# Optimal tree ensembles with column generation

This project contains code for learning optimal tree ensembles using column generation.

This codebase is purely intended to reproduce our results. For a user-friendly Python library, we advise to install the Python library, which can be found in the other folder supplied with this anonymized code. 

## Environment

The code is written in Python 3.12. We use scikit-learn to model ML architectures, and Gurobi for the LP solving. A requirements.txt details further requirements of our project. Note that you need a Gurobi license and need to download the Gurobi mathematical solver. We tested our project on a Windows 11 environment, and a high-performance Linux cluster.


## Folder Structure
The repository contains the following folders:

- **`data/`**: Contains the data sets.
- **`src/`**: Contains the main code.
  - **`solvers/`**: Contains different solvers for the master problem
  - **`utils/`**: Contains data handling and parsers
- **`hpc/`**: Contains files used to launch multiple parallel experiments on a high-performance cluster using HyperQueue (HPC)

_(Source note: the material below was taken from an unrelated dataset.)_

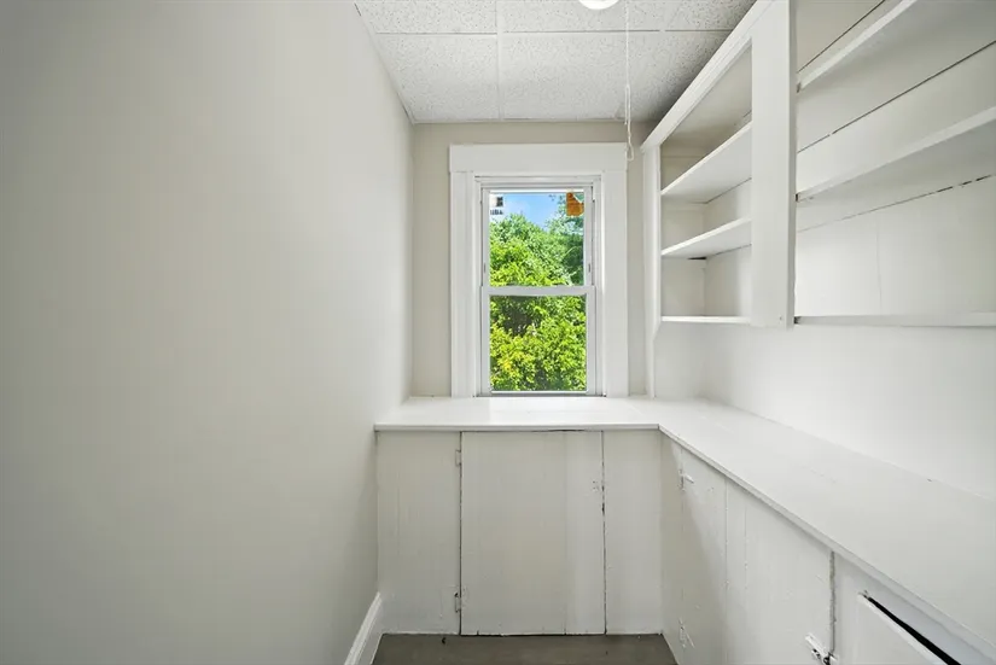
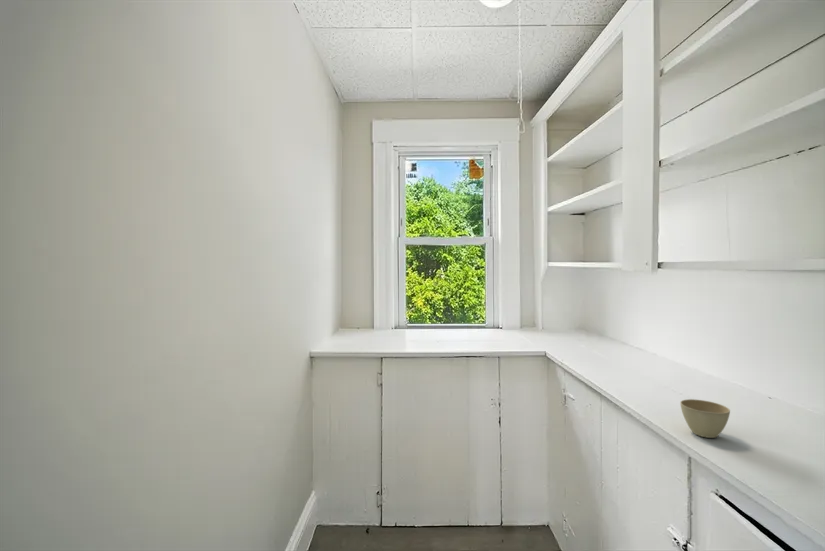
+ flower pot [679,398,731,439]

On the first level you can see main.py which implements the overall policy training and evaluation loop. We have 3 possible scripts that can be run:
1) `column_generation.py`: the main column generation procedure
2) `benchmarks.py`: the script running Adaboost, XGBoost, and lightGBM
3) `single_shot.py`: the script were we fit an Adaboost ensemble and next reweight it using a column gen method 

All controls of the scripts are in the various parsers, see the `src/utils/parsers` folder. 

## To the make the code work

 * Create a local python environment by subsequently executing the following commands in the root folder
	* `python3 -m venv venv`
	* `source venv/bin/activate`
	* `python -m pip install -r requirements.txt`
	* `deactivate`

Next, run `main.py` or, to reproduce our results, see the files in the `hpc` folder to conduct parallel experiments.
Results are stored in a `json` file in a `Results` folder (will be automatically created).

## Note on Blossom

For the experiments using optimal trees, we used the Blossom library. This library can be easily installed for Linux by cloning the repo and following the manual at this url: https://gitlab.laas.fr/ehebrard/blossom/-/tree/gcforest?ref_type=heads

For adapting Blossom and rebuilding on Windows, we built the library MSYS2 with MinGW to build swig.